Source passage:
-- -- --

This Summit recognises that social cohesion depends to a large measure on our ability as a society to address these challenges. On the other hand, as a society we need to cohere around a vision of a better South Africa, which we cannot attain if we do not work together. Consequently, to address these challenges effectively, we the delegates resolve:
1. To mobilise society in its entirety to work together to build a caring and proud society based on shared values and a vision informed by the following principles:
• Constitutional democracy
• Human rights and equality
• Non-racialism, non-tribalism and non-sexism
• Inclusivity and social justice
• Redress and transformation
• Intercultural and community cooperation
• Social solidarity
• Empowered, fair, inclusive and active citizenship
• Civic responsibility
• Unity in diversity
• National consciousness and identity.
2. To work towards the implementation of the recommendations of the 2030 National Development Plan, as a long-term vision that should serve as a basis for partnerships across society, to attain the South Africa of our dreams, so eloquently articulated in the Constitution.
3. To ensure that social cohesion and nation building underpins all national, provincial and local government strategic priorities, inclusive of integrated economic and social development, education, health, human settlement, land and rural development, safety and security, immigration policies and programmes, arts, culture, language and heritage development and preservation, and technological innovation, research and development.
4. To promote and preserve all indigenous cultures and knowledge.
5. To accelerate change by improving the quality of life of all people, with special attention to the needs of the youth, women and people with disabilities.

-- -- --

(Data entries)
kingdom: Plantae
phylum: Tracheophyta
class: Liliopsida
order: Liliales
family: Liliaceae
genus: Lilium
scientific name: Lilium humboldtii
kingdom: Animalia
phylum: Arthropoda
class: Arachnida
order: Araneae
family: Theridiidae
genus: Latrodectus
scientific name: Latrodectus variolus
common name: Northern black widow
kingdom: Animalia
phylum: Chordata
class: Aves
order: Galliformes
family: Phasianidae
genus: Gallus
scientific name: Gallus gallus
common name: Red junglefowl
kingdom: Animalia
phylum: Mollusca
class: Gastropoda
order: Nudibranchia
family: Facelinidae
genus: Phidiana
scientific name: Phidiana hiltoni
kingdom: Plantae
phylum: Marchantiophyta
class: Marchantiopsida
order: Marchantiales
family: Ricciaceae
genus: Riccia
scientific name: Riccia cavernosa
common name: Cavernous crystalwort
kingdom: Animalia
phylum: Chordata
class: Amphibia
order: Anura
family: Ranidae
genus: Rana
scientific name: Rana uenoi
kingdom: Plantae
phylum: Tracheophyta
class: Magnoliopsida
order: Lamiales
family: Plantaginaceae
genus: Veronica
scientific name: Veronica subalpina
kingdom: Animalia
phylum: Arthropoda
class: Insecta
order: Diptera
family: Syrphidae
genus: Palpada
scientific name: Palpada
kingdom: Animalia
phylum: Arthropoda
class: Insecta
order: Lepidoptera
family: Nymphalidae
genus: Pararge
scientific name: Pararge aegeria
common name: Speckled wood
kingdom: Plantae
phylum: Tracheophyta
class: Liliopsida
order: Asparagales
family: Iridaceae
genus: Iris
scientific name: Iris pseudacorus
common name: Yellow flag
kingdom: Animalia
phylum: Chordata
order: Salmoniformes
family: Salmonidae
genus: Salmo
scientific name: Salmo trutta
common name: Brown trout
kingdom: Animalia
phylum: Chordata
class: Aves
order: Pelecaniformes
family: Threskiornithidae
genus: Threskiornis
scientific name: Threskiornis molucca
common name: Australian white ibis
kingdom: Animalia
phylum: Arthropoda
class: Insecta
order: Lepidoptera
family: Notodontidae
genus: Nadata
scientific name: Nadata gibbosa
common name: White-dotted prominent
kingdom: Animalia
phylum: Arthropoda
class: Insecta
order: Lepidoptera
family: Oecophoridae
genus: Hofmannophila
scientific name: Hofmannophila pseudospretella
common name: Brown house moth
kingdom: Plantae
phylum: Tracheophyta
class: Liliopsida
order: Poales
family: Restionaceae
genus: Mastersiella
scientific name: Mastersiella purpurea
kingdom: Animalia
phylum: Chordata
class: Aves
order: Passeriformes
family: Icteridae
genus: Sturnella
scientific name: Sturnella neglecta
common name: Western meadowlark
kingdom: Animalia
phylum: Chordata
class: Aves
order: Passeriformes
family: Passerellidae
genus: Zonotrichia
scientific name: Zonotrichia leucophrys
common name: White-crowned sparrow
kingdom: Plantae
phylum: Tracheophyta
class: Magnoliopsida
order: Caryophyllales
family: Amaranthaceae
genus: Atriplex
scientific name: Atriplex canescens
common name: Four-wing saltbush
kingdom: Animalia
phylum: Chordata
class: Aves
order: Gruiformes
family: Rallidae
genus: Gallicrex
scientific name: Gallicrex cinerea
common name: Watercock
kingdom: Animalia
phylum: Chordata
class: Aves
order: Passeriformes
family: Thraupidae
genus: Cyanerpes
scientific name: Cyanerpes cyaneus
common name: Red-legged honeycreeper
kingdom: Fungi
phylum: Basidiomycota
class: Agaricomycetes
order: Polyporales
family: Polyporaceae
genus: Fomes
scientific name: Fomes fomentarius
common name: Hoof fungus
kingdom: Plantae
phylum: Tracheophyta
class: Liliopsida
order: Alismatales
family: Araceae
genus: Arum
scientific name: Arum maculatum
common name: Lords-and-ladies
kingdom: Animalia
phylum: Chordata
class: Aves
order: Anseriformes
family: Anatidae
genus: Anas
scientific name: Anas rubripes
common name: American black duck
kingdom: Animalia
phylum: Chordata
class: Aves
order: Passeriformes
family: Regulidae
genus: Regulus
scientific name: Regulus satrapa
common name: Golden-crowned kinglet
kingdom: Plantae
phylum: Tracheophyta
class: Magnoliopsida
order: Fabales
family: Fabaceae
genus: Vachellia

-- -- --

Requirements: Return, word for word, the stretch of the social cohesion resolution starting with "3. To ensure" and going on through "research and development.".

Worked solution:
3. To ensure that social cohesion and nation building underpins all national, provincial and local government strategic priorities, inclusive of integrated economic and social development, education, health, human settlement, land and rural development, safety and security, immigration policies and programmes, arts, culture, language and heritage development and preservation, and technological innovation, research and development.